# PROBLEM STATEMENT
Everything from the line containing "KHOK SUNG: 0.5602 -> 0.64" through the last line of the records below should be printed exactly, please, and nothing else.

# LISTED RECORDS
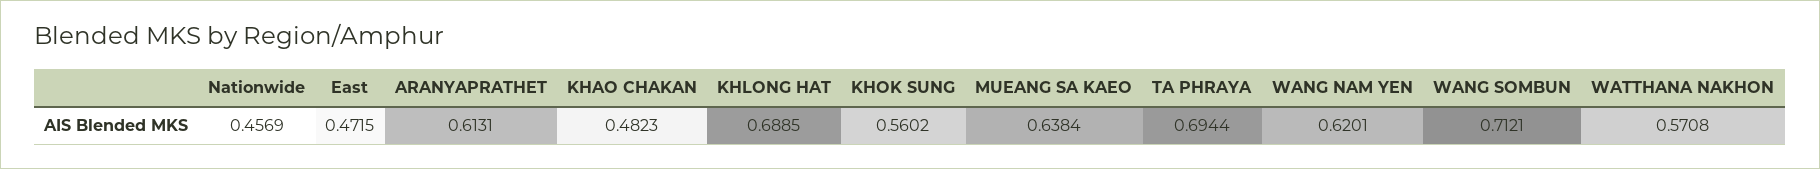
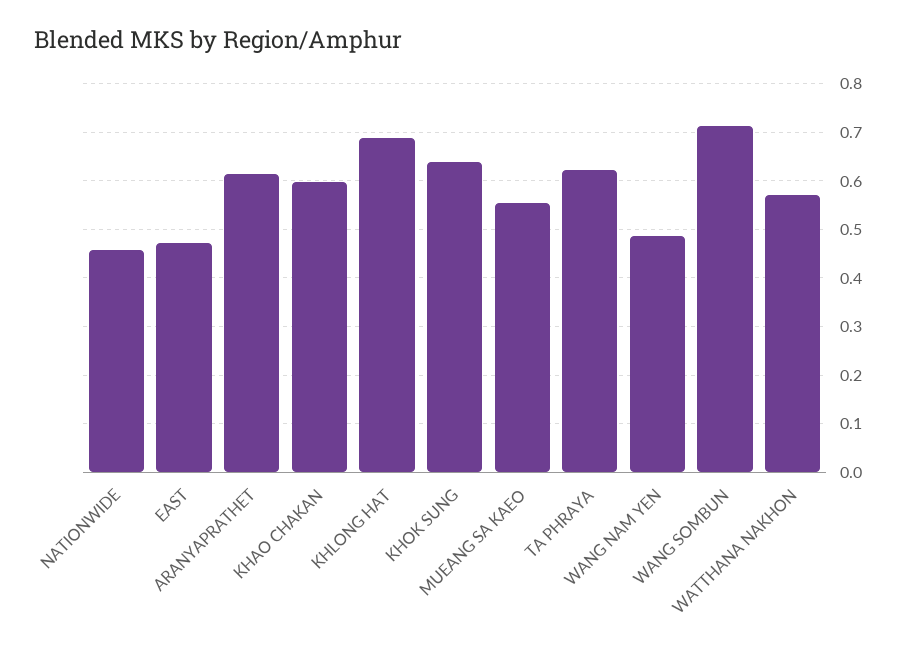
KHAO CHAKAN: 0.4823 -> 0.6
KHOK SUNG: 0.5602 -> 0.64
MUEANG SA KAEO: 0.6384 -> 0.56
TA PHRAYA: 0.6944 -> 0.62
WANG NAM YEN: 0.6201 -> 0.48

# FINISHED TASK
KHOK SUNG: 0.5602 -> 0.64
MUEANG SA KAEO: 0.6384 -> 0.56
TA PHRAYA: 0.6944 -> 0.62
WANG NAM YEN: 0.6201 -> 0.48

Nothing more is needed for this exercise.